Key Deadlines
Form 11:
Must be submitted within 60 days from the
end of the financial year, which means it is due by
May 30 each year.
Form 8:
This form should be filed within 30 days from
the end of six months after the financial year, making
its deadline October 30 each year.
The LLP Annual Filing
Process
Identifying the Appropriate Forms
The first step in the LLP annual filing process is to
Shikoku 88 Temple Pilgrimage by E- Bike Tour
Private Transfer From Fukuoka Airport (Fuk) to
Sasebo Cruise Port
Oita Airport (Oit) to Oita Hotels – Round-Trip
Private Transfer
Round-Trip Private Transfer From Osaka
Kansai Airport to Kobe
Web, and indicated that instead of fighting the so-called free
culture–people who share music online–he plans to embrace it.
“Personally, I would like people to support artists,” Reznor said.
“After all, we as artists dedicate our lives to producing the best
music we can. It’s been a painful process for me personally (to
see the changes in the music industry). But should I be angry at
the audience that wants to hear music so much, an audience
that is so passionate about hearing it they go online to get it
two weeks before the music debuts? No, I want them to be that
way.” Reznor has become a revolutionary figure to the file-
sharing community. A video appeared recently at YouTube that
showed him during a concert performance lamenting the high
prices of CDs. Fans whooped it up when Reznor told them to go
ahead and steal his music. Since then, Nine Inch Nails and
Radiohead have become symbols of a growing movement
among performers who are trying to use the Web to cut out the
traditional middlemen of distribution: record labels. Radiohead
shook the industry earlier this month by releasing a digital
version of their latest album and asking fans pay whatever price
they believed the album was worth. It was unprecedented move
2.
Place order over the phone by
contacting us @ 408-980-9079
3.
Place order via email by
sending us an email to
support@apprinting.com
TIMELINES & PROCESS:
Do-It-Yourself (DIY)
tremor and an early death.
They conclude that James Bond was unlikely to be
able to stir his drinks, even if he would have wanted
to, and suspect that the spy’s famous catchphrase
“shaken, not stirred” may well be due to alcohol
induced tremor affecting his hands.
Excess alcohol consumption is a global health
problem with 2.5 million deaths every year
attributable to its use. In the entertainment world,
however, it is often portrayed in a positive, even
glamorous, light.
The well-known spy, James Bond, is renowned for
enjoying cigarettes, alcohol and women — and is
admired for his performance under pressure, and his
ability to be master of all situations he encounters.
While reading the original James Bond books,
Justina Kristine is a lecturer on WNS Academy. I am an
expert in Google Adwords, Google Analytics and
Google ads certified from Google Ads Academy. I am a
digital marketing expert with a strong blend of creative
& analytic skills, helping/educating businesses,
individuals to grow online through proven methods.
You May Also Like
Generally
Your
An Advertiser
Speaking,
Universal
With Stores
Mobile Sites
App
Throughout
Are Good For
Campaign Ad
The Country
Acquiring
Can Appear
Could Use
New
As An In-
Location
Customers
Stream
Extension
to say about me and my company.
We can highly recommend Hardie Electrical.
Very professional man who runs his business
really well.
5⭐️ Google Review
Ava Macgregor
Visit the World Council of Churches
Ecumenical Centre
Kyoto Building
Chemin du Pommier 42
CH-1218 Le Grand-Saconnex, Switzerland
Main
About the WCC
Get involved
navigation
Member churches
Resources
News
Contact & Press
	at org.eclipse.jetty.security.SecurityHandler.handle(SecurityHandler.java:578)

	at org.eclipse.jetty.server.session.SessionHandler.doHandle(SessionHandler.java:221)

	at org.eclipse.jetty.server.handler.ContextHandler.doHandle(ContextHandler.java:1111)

- - -

Description of the task — For this exercise, please output exactly the lines above starting at the line with "that is so passionate" and ending at the line with "among performers who", ends included.

Response below —
that is so passionate about hearing it they go online to get it
two weeks before the music debuts? No, I want them to be that
way.” Reznor has become a revolutionary figure to the file-
sharing community. A video appeared recently at YouTube that
showed him during a concert performance lamenting the high
prices of CDs. Fans whooped it up when Reznor told them to go
ahead and steal his music. Since then, Nine Inch Nails and
Radiohead have become symbols of a growing movement
among performers who are trying to use the Web to cut out the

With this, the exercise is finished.